Evidently Boss Parrot's subordinates are not well trained. Give him a few more years in control and he will, perhaps, do better. He must learn to think up plausible reasons for the actions of the organization and not let the purely political motive stick out like a sore thumb. Perhaps he thinks the voters of Los Angeles are so lacking in intelligence that this is unnecessary; if so, he is mistaken. It does not pay to be so raw anywhere.

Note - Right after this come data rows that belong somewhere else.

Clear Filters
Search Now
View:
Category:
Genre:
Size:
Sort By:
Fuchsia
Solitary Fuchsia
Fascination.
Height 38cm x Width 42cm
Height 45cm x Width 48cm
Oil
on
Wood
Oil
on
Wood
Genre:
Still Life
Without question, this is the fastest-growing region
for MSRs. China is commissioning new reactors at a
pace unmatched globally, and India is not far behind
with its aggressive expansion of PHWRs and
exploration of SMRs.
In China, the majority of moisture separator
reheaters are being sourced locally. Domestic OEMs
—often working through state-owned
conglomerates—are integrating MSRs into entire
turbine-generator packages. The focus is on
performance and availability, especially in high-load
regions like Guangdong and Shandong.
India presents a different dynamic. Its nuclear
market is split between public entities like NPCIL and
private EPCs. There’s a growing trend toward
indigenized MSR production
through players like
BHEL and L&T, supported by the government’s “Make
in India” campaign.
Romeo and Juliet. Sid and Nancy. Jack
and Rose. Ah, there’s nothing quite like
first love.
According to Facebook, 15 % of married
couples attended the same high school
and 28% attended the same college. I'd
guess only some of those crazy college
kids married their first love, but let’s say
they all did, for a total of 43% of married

A campaign to recall Cryer in 1927 was led by the City Planning Commissioner, Estelle Holman, and rumors spread that Cryer was "tired" and "weary" of the job, and that an "Unknown Committee of Twenty-Five" had formed to tell "the Parrot-Cryer lame-duck city 'administration' to ease the Mayor out of the side door of City Hall."

==Break with Cryer==
By 1929, relations between the two principals of "the so-called Parrot-Cryer political machine" had been severed. Parrot leaked a report to the Los Angeles Record that Cryer would not seek re-election, and those close to Cryer openly charged Parrot with betraying the mayor. Cryer himself announced in late February 1929 that he would not run for re-election as mayor.

== Later years ==
After Cryer left office in 1929, Parrot abandoned politics and moved to Montecito, California. He was divorced by his second wife, Virginia Pierce Parrot, in 1929 and married Lucille Cary Armstrong in 1936. He remained in Montecito until he died of cancer in 1956 at age 73.